En efecto… pues en ese caso turbaría la pacífica existencia de la temerosa bestezuela agazapada a su paso tras un matorral, asustada por las malsonantes alocuciones vertidas en español, ese idioma pútrido, infecto, apto para chachas, yonquis y rameras trotonas y poligonales.

No debemos ir al bosque, pisarlo, sino es provistos de brújula y de una guía de montaña, pero actualizada, pues el ladrillazo rural ha proliferado de tal modo en las últimas décadas de bonanza económica en muchas de nuestras comarcas, que aquellos mapas de la editorial Alpina, con sus curvas de nivel a colorines, están desfasados y no contemplan la drástica modificación del paisaje. Sería preferible, pues, que en lugar de ir al bosque, el bosque acudiera a nosotros, acaso como la movediza floresta de Birnam (Dunsinane).
Qué ironía… si activaran la tasa turística rural, o tasa arborícola, intención recaudatoria de la que se habló hace unos años y por la que algunos consistorios de montaña pretendían cobrar entrada a los visitantes para recorrer sendas y bosques contenidos en su término municipal, y una vez satisfecha en taquilla, el cliente-paseante se extraviara luego, pero fuera rescatado más tarde, sano y salvo… habría de abonar también un peaje extra para salir.
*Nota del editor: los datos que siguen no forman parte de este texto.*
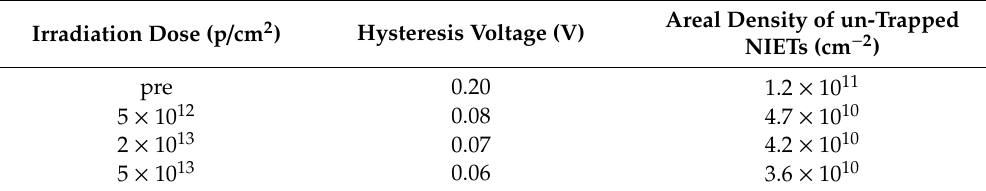
Figure 6. Bidirectional HF C-V characteristics of the samples irradiated by proton doses. Table 1. Extracted hysteresis voltage and the areal density of un-trapped NIETs of the samples irradiated by proton doses.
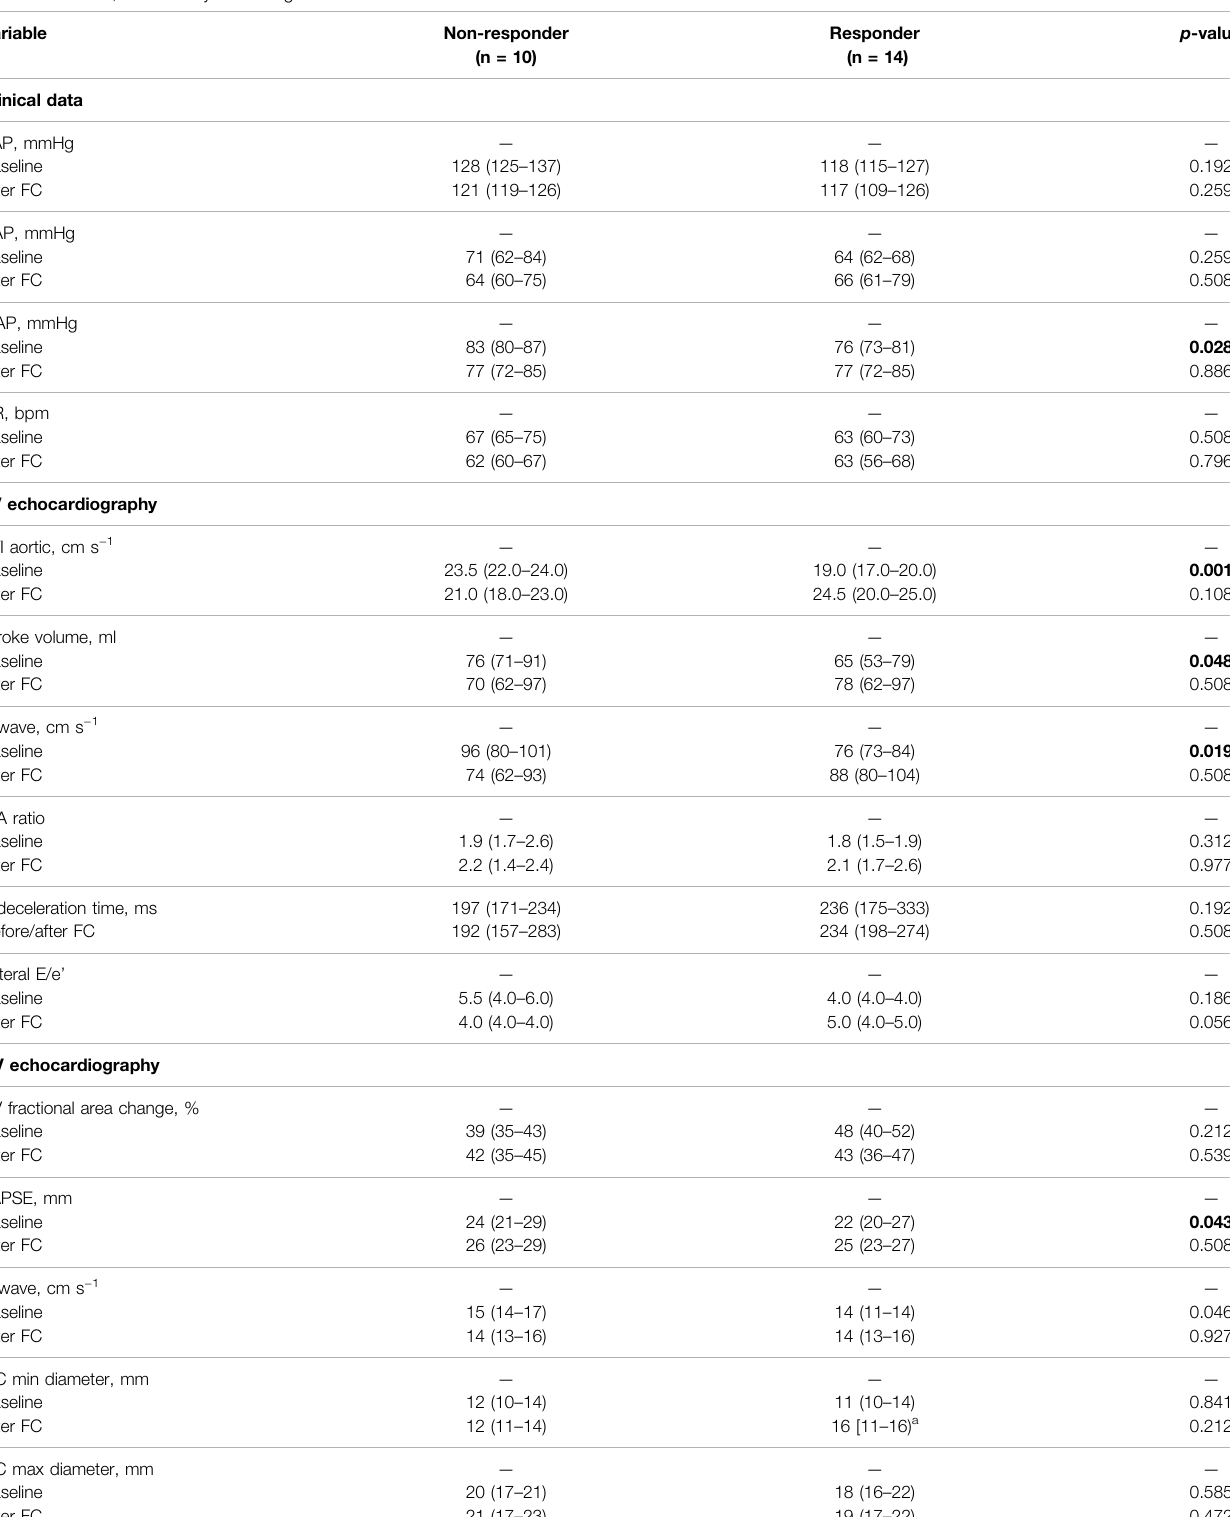
TABLE 2 | Clinical data and left ventricular (LV) and right ventricular (RV) echocardiographic parameters in non-responders and responders after 500 ml of fl uid challenge (FC). SAP:systolic arterialpressure; DAP:diastolicarterial pressure; MAP:mean arterial pressure;HR: heartrate;IVC: inferior venacava;TAPSE: tricuspid annularplane systolic excursion; VTI: velocity – time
El paseante que equivoca el camino, dicen, y lo damos por natural, es un descerebrado y debe pagar por ello. No sabemos si el traslado en ambulancia hasta un hospital del automovilista que ha cometido una imprudencia al volante, en nuestras carreteras patrias, corre también de su cuenta. O si el costoso operativo de un salvamento marítimo en nuestras aguas territoriales, cerca de las islas Medas, por ejemplo, debe abonarlo el pasaje de la embarcación de recreo a la deriva, a un tris de naufragar.

Accidente o no, toca pagar, no le demos más vueltas, no sea que perdamos el oremus. Y qué… nos hemos acostumbrado a pagar dócilmente casi por cualquier cosa. Y nada de poner en práctica aquello que se dice a menudo: de perdidos al río, pues recordemos que si está prohibido… -por obra y gracia del consejero Baltasar, ideólogo de los aportes puntuales de agua por trasvases-… alterar el apacible hábitat de insectos y pececillos en estanques, lagos y arroyuelos con la intrusión de ociosas pedradas, y no es una coña, ni marinera ni fluvial, con más motivo lo estará si, a plomo, nos zambullimos nosotros en el agua.

¿Una receta para no perderse?... Buscar y dar, como Franco Battiato, con un centro de gravedad permanente. Pero no siempre funciona.

1 comentario:

Reinhard dijo...

Aplicando esa doctrina ¿qué pasa con los progres aventureros secuestrados en Mautitania por la enésima rama de Al Qeda? Porque dicen que el gobierno de España ya pagado el rescate de esos tiñalpas. ¿ Reclamará el gobierno ese pago a estos irresponsables?
Quosque tandem abutere, Zapo, patientia nostra?